Angioplasty also appeared to preserve left ventricular ejection fraction (mean 53.9% at baseline versus 55.6% at 10 years), whereas ejection fraction declined among medical therapy patients (mean 59.7% at baseline versus 48.8% at follow-up, P<0.001).
"We found a persistent benefit of percutaneous coronary intervention compared with optimized drug therapy," the researchers concluded. "This benefit became apparent only after two years of observation, with survival curves continuously diverging up to the final follow-up after 10 years."
The results extend observations from two short-term pilot studies comparing the two strategies for asymptomatic patients.
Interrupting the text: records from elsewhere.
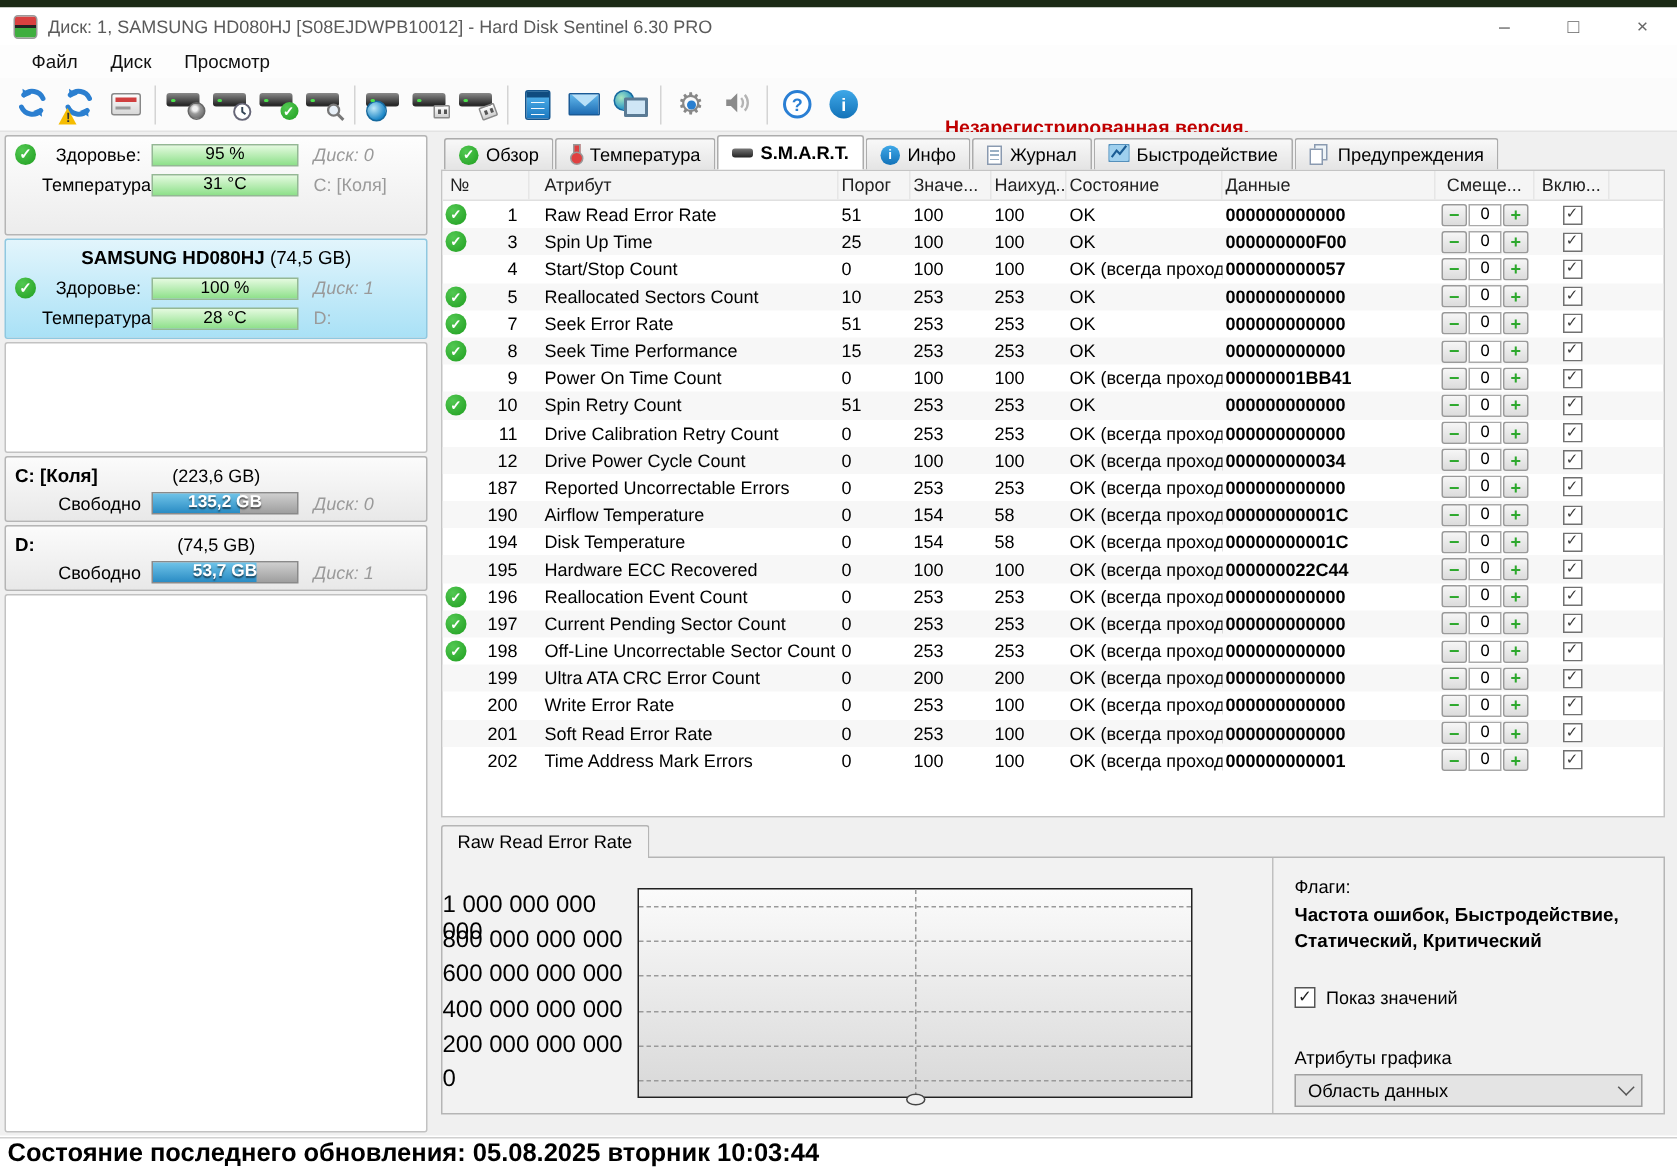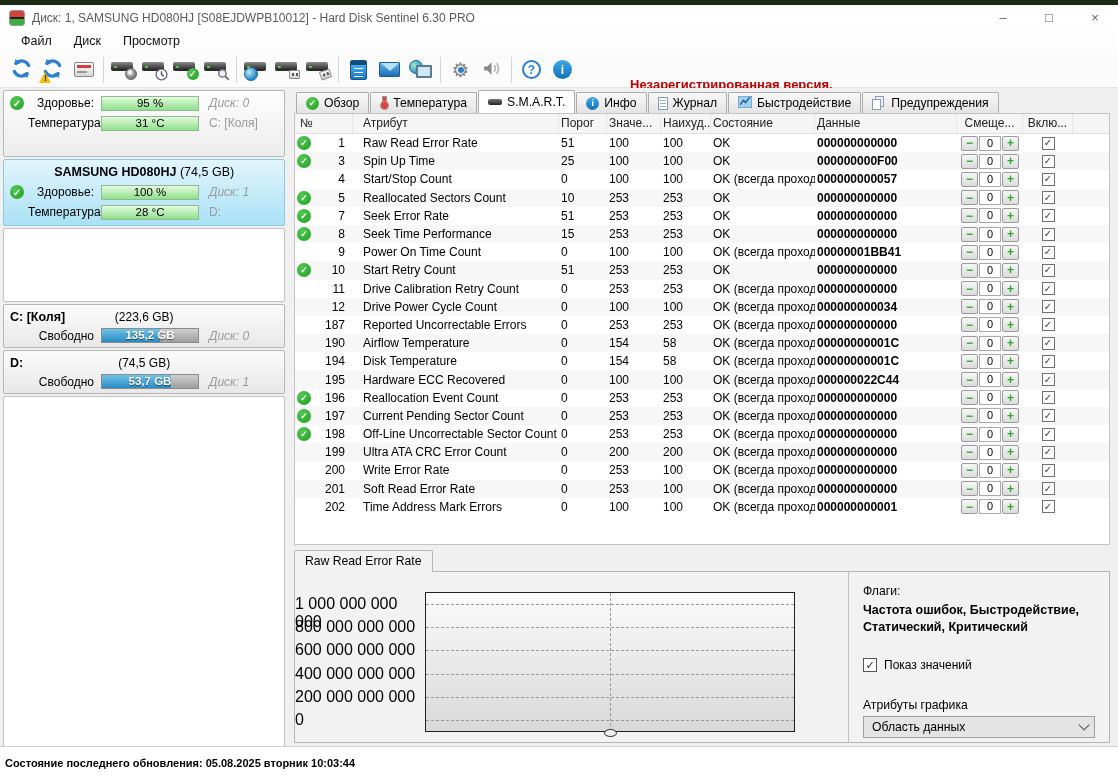--- a/index.html
+++ b/index.html
@@ -90,21 +90,21 @@
   .p-row2 { display:flex; align-items:center; height:19px; }
   .f-lbl { width:84px; text-align:right; flex:none; }
   .f-bar { width:98px; height:15px; margin-left:7px; border:1px solid #8a8a8a; background:linear-gradient(#cfcfcf,#9f9f9f); position:relative; flex:none; }
   .f-fill { position:absolute; left:0; top:0; bottom:0; background:linear-gradient(#6fc3e8,#2a8cc4); }
   .f-txt { position:absolute; inset:0; text-align:center; color:#fff; font-weight:bold; font-size:11.5px; line-height:13px; text-shadow:0 1px 1px rgba(0,0,0,.55); }
 
   
   .tabstrip { height:23px; display:flex; align-items:flex-end; padding-left:2px; gap:1px; position:relative; z-index:2; }
   .tab { display:flex; align-items:center; gap:5px; padding:0 9px; font-size:12.2px; height:21px;
     border:1px solid #acacac; border-bottom:none; border-radius:2px 2px 0 0; background:linear-gradient(#f8f8f8,#e4e4e4); white-space:nowrap; }
-  .tab.active { background:#fff; height:23px; }
+  .tab.active { background:#fff; height:23px;font-weight:bold; }
   .t-ok { width:13px; height:13px; border-radius:50%; background:radial-gradient(circle at 35% 30%, #52c852, #1f9e1f); color:#fff; font-size:9px; font-weight:bold; display:flex; align-items:center; justify-content:center; }
   .t-temp { position:relative; width:8px; height:14px; }
   .t-temp::before { content:""; position:absolute; left:2px; top:0; width:3px; height:9px; background:#e04040; border:1px solid #999; }
   .t-temp::after { content:""; position:absolute; left:0; bottom:0; width:7px; height:7px; border-radius:50%; background:#e04040; border:1px solid #999; }
   .t-smart { width:14px; height:6px; border-radius:2px; background:linear-gradient(#777,#222); }
   .t-info { width:13px; height:13px; border-radius:50%; background:linear-gradient(#3fa8e8,#1272b8); color:#fff; font-size:9px; font-weight:bold; display:flex; align-items:center; justify-content:center; }
   .t-doc { width:10px; height:13px; background:#fff; border:1px solid #8a9ab0; position:relative; }
   .t-doc::before { content:""; position:absolute; left:1px; right:1px; top:2px; height:8px;
     background:repeating-linear-gradient(180deg,#9ab0c4 0 1px, transparent 1px 3px); }
   .t-warn { position:relative; width:14px; height:14px; }
@@ -150,22 +150,22 @@
   .flags-lbl { font-size:12.2px; }
   .flags-txt { font-weight:bold; font-size:12.5px; margin-top:4px; line-height:17px; width:232px; }
   .show-values { margin-top:22px; display:flex; align-items:center; gap:7px; }
   .cb2 { width:14px; height:14px; background:#fff; border:1px solid #555; display:flex; align-items:center; justify-content:center; font-size:11px; color:#222; line-height:1; }
   .attrs-lbl { margin-top:26px; font-size:12.2px; }
   .dropdown { margin-top:4px; height:22px; width:232px; background:#e4e4e4; border:1px solid #a0a0a0; display:flex; align-items:center; padding:0 8px; }
   .dd-text { flex:1; font-size:12.2px; }
   .chev { width:8px; height:8px; border-right:1.5px solid #555; border-bottom:1.5px solid #555; transform:rotate(45deg) translateY(-3px); }
 
   
-  .statusbar { position:absolute; left:0; right:0; bottom:0; height:32px; background:#fff; border-top:1px solid #d0d0d0;
-    display:flex; align-items:center; padding-left:5px; font-weight:bold; font-size:11px; }
+  .statusbar { position:absolute; left:0; right:0; bottom:0; height:20px; background:#fff; border-top:1px solid #d0d0d0;
+    display:flex; align-items:center; padding-left:5px; font-weight:bold; font-size:17px; }
 </style>
 </head>
 <body>
 
 <div class="top-strip"></div>
 
 <div class="titlebar">
   <div class="app-icon"></div>
   <div class="win-title">Диск: 1, SAMSUNG HD080HJ [S08EJDWPB10012]  -  Hard Disk Sentinel 6.30 PRO</div>
   <div class="win-controls">
@@ -626,21 +626,21 @@
               </span>
     </div>
   </div>
           <div class="tgrid trow alt">
     <div class="c c-num">
       <span class="okc">
                 <span>✓</span>
               </span>
       <span class="num">10</span>
     </div>
-    <div class="c c-attr">Start Retry Count</div>
+    <div class="c c-attr">Spin Retry Count</div>
     <div class="c c-thr">51</div>
     <div class="c c-val">253</div>
     <div class="c c-worst">253</div>
     <div class="c c-status">OK</div>
     <div class="c c-data">000000000000</div>
     <div class="c c-off">
       <span class="sp-btn">
                 <span>−</span>
               </span>
       <span class="sp-val">0</span>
One found equivalence at one year, and the other found advantages to percutaneous coronary intervention at two years.
The patients in these studies were different from most enrolled in the Clinical Outcomes Utilizing Revascularization and Aggressive Drug Evaluation (COURAGE) trial reported in March at the American College of Cardiology meeting.
For stable angina patients, the COURAGE trial found no advantage in any major cardiovascular endpoint for coronary stenting plus optimal medical therapy over medical therapy alone.
Another recent trial, the Open Artery Trial (OAT) reported at the American Heart Association meeting in November 2006, found no benefit for late percutaneous coronary intervention after heart attack over four years of follow up.
However, the researchers noted that their study included a more select group of patients than the OAT study since all had viable myocardium.
"Taken together, these findings indicate a need for percutaneous coronary intervention after myocardial infarction only in the presence of symptomatic or silent ischemia but not without it," they wrote.
However, they noted that the trial was limited by lack of blinding (though all events were adjudicated by blinded physicians), a minority of female patients, and relatively small sample size.
Importantly, "the interventions in this study represent the state of the art from a decade ago," they wrote. "Newer developments in medical and interventional therapy such as high-dose statins and clopidogrel [Plavix] as well as the use of stents may have improved outcomes."